E então há a questão dos desenvolvedores. Por mais impressionante que seja o hardware, ele é inútil sem software otimizado. A transição da Apple para seus chips M foi relativamente suave porque a empresa controla tanto o hardware quanto o sistema operacional, e tem uma influência considerável sobre os desenvolvedores de terceiros. A Qualcomm depende da Microsoft para o sistema operacional e dos OEMs para o hardware – uma cadeia muito mais complexa e difícil de coordenar.

No entanto, há sinais positivos. Grandes empresas de software como Adobe já têm versões nativas de ARM para seus aplicativos principais. A Microsoft, claro, otimizou o Office. Mas e aquelaquele software de nicho que você usa para trabalho? Ou aquele jogo indie que você adora? A compatibilidade precisa ser quase perfeita para que a transição não seja dolorosa.

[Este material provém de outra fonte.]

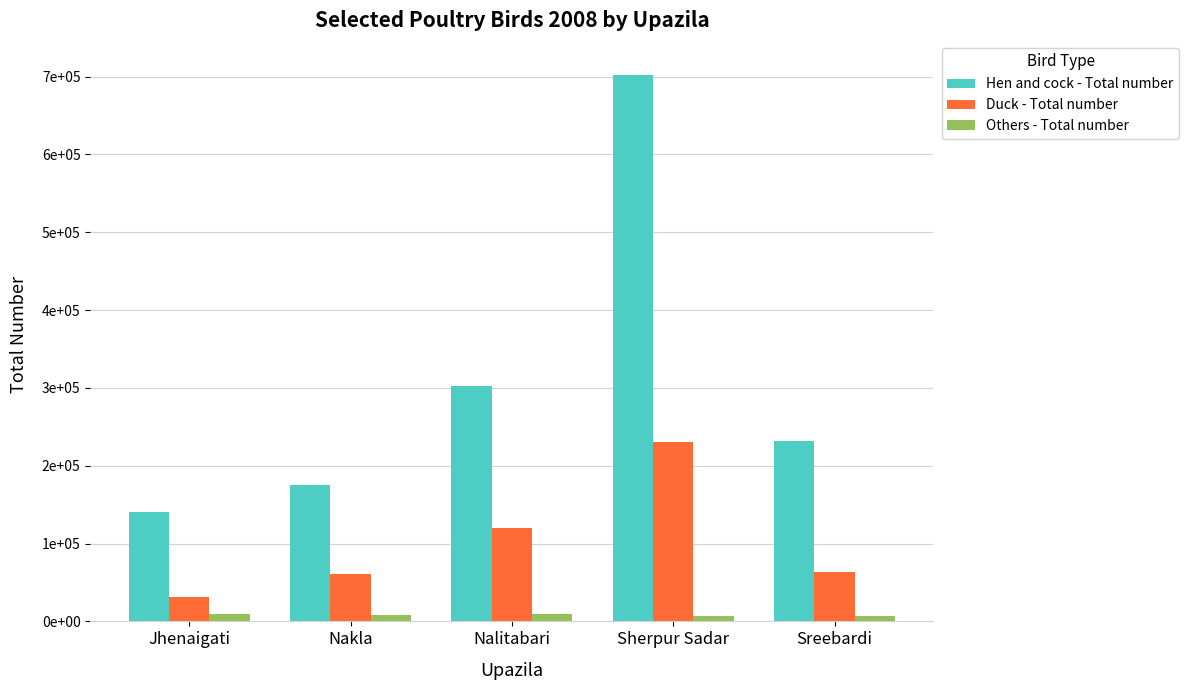

List the series in order of their peak value, lowest first.

Others - Total number, Duck - Total number, Hen and cock - Total number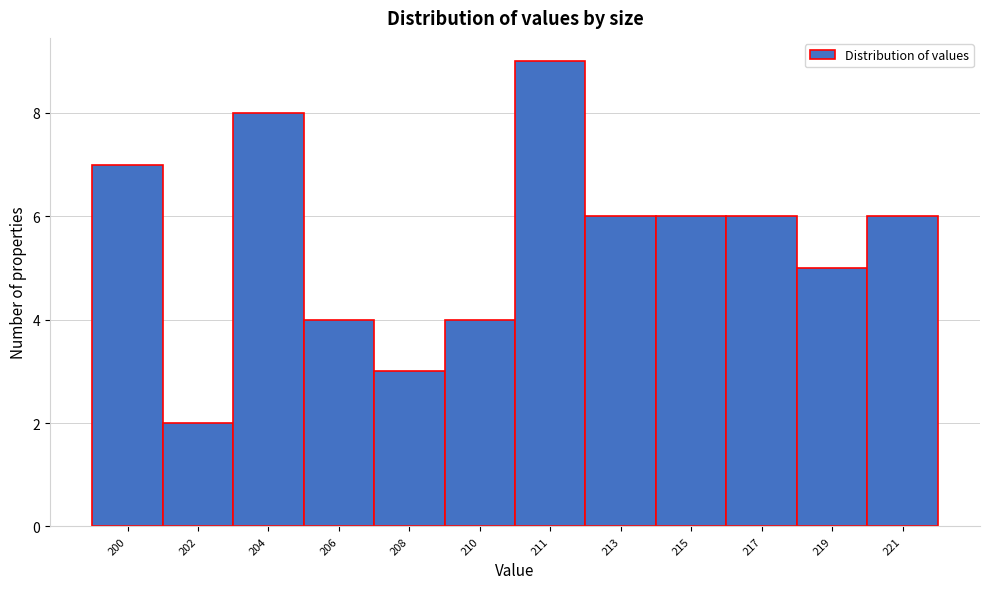

Reading left to right, transcribe all the data shown in this chart.

200=7	202=2	204=8	206=4	208=3	210=4	211=9	213=6	215=6	217=6	219=5	221=6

O que observo é um momento fascinante de inflexão na indústria. Por décadas, a arquitetura x86 dominou inconteste o mercado de PCs. A Apple quebrou esse monopólio com seus chips M, mostrando que havia um caminho alternativo. Agora, a Qualcomm parece pronta para levar essa alternativa ao mercado massivo de Windows. Se conseguir – e é um grande "se" – poderemos estar testemunhando não apenas o lançamento de um novo processador, mas o início de uma real diversificação arquitetural no mundo dos computadores pessoais.

Mas voltando aos testes iniciais... algo que me chamou a atenção foi a consistência dos resultados. Em benchmarks que rodam múltiplas vezes, a variação de performance do X2 Elite foi menor do que a observada em muitos chips x86. Isso sugere um controle térmico e de energia mais refinado – quando o chip aquece, muitos processadores reduzem drasticamente sua frequência para se resfriar, causando aquelas flutuações de performance irritantes. Se o X2 Elite conseguir manter uma performance mais estável sob carga prolongada, isso será uma vantagem significativa para profissionais que rodam renderizações longas ou compilações de código extensas.